Researchers found large language models provided answers reflecting ‘racist tropes’ or inaccurate information. They stress caution in using AI tools for research and for medical decisions.
Artificial intelligence is increasingly touted as a game-changer in healthcare, but researchers have warned that AI tools can perpetuate racial bias, and a new study only amplifies those concerns.
Researchers with the Stanford School of Medicine tested large language models to see if they were providing inaccurate and biased information that advanced stereotypes. The findings, published Oct. 20 in Digital Medicine, indicated that chatbots such as Open AI’s ChatGPT and Google’s Bard were indeed offering information reflecting racial bias.
“Our results illustrate that every LLM model had instances of promoting race-based medicine/racist tropes or repeating unsubstantiated claims around race,” the authors wrote.

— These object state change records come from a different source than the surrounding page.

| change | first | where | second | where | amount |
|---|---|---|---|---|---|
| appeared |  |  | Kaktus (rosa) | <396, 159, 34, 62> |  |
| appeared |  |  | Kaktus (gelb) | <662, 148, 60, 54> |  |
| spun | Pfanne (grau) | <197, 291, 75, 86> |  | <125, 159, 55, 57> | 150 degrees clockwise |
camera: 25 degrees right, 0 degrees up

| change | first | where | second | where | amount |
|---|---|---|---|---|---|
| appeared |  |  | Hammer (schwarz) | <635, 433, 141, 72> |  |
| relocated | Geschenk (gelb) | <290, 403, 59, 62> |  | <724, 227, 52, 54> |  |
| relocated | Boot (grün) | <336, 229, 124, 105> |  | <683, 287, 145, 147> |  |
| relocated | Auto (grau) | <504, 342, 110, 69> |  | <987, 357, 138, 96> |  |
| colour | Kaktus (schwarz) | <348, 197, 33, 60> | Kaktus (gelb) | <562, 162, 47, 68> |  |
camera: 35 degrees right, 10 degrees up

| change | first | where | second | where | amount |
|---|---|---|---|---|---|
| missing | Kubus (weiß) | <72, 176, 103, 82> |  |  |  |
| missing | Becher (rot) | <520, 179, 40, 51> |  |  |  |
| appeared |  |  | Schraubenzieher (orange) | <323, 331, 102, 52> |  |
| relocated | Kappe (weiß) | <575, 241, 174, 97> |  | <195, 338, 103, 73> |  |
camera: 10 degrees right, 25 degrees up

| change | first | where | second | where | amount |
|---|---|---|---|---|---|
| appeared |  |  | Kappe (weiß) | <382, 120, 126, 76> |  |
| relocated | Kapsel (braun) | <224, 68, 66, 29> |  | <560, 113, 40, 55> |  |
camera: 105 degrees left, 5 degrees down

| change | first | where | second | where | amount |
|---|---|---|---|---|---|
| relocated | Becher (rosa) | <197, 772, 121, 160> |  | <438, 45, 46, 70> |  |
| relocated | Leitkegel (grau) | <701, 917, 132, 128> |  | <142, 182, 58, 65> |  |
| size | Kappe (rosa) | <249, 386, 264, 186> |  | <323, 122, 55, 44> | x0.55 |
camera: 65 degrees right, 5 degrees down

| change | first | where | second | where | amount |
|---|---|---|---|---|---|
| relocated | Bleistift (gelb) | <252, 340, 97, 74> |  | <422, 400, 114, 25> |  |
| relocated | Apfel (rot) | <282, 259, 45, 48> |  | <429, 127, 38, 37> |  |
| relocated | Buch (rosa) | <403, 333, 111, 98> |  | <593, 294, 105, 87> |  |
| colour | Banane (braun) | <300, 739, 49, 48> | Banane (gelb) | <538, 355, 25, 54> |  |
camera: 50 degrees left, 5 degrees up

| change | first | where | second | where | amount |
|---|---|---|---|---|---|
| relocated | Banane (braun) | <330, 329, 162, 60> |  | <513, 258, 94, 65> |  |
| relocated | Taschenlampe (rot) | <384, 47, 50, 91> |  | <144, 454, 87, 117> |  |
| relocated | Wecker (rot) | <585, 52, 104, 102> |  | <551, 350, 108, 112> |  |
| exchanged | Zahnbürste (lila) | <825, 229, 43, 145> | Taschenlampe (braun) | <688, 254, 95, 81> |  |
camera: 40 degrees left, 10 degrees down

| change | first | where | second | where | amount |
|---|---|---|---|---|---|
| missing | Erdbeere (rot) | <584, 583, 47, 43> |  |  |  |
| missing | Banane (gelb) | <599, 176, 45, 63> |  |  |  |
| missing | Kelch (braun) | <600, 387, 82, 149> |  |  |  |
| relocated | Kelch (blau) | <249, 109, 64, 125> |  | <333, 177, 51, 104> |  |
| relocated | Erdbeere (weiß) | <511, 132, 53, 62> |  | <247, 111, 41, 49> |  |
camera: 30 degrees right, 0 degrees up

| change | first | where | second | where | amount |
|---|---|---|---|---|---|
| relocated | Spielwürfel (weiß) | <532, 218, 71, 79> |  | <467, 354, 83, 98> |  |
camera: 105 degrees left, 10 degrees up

The researchers evaluated four chatbots by asking nine questions on five different occasions, generating 45 answers for each model. “All models had examples of perpetuating race-based medicine in their responses,” the researchers wrote.
The researchers tested the chabots on questions regarding kidney function and lung capacity, which yielded disappointing results.
“All the models have failures when asked questions regarding kidney function and lung capacity - areas where longstanding race-based medicine practices have been scientifically refuted,” the authors wrote.
Two chatbots provided inaccurate assertions about Black people having different muscle mass and therefore higher creatinine levels.
Stanford University’s Roxana Daneshjou, an assistant professor of biomedical data science and dermatology and faculty adviser for the study, told the Associated Press that the chatbot responses perpetuating bias are “deeply concerning.”
“There are very real-world consequences to getting this wrong that can impact health disparities,” Daneshjou told the AP.
While the findings were disturbing, she said that they were hardly shocking. In a post on X, formerly known as Twitter, Daneshjou wrote, “Our team didn't think this was a bombshell -- given our previous work on bias in AI, we were totally unsurprised.”
Open AI and Google told the AP that they are working to reduce bias in their models.
As patients and clinicians are increasingly turning to chatbots to answer questions, researchers warn that biases could be advanced as these tools reflect inaccurate information on patients.
The authors of the study note that the chatbots are using older race-based equations for kidney and lung function, which can be potentially harmful, since Black patients suffered worse outcomes with those equations.
In addition, the models are offering other outdated information on race, researchers found.
“Models also perpetuate false conclusions about racial differences on such topics such as skin thickness and pain threshold. Since all physicians may not be familiar with the latest guidance and have their own biases, these models have the potential to steer physicians toward biased decision-making,” they wrote.
The researchers suggest that large language models need to be adjusted to eliminate “inaccurate, race-based themes” to reduce the potential for harm. They urged medical centers and clinicians to use caution in turning to chatbots for making treatment decisions.
Researchers have stressed the importance of removing racism from clinical algorithms.
The Organ Procurement and Transplantation Network has prohibited use of a flawed test of kidney function in determining eligibility for transplants. Critics said the tests improperly measure kidney function in Black patients, and they’ve been delayed in getting proper treatment, including placement on transplant waiting lists.
The authors noted that some chatbots have fared well in providing accurate answers to questions in cardiology and oncology. A study published in Jama Network Open found ChatGPT offered generally accurate answers to questions regarding eye care.
Still, other researchers have found concerning results regarding race with chatbots. In a research letter published by Jama Network Open on Oct. 17, the authors found that AI chatbots offered different recommendations on treatment based on race and ethnicity.
The World Health Organization has urged caution in the use of AI tools in medical decisions. The WHO said in May that it is enthusiastic about the potential of large language models to help clinicians and patients, but it must be used ethically and carefully.
“Precipitous adoption of untested systems could lead to errors by health-care workers, cause harm to patients, erode trust in AI and thereby undermine (or delay) the potential long-term benefits and uses of such technologies around the world,” the WHO said.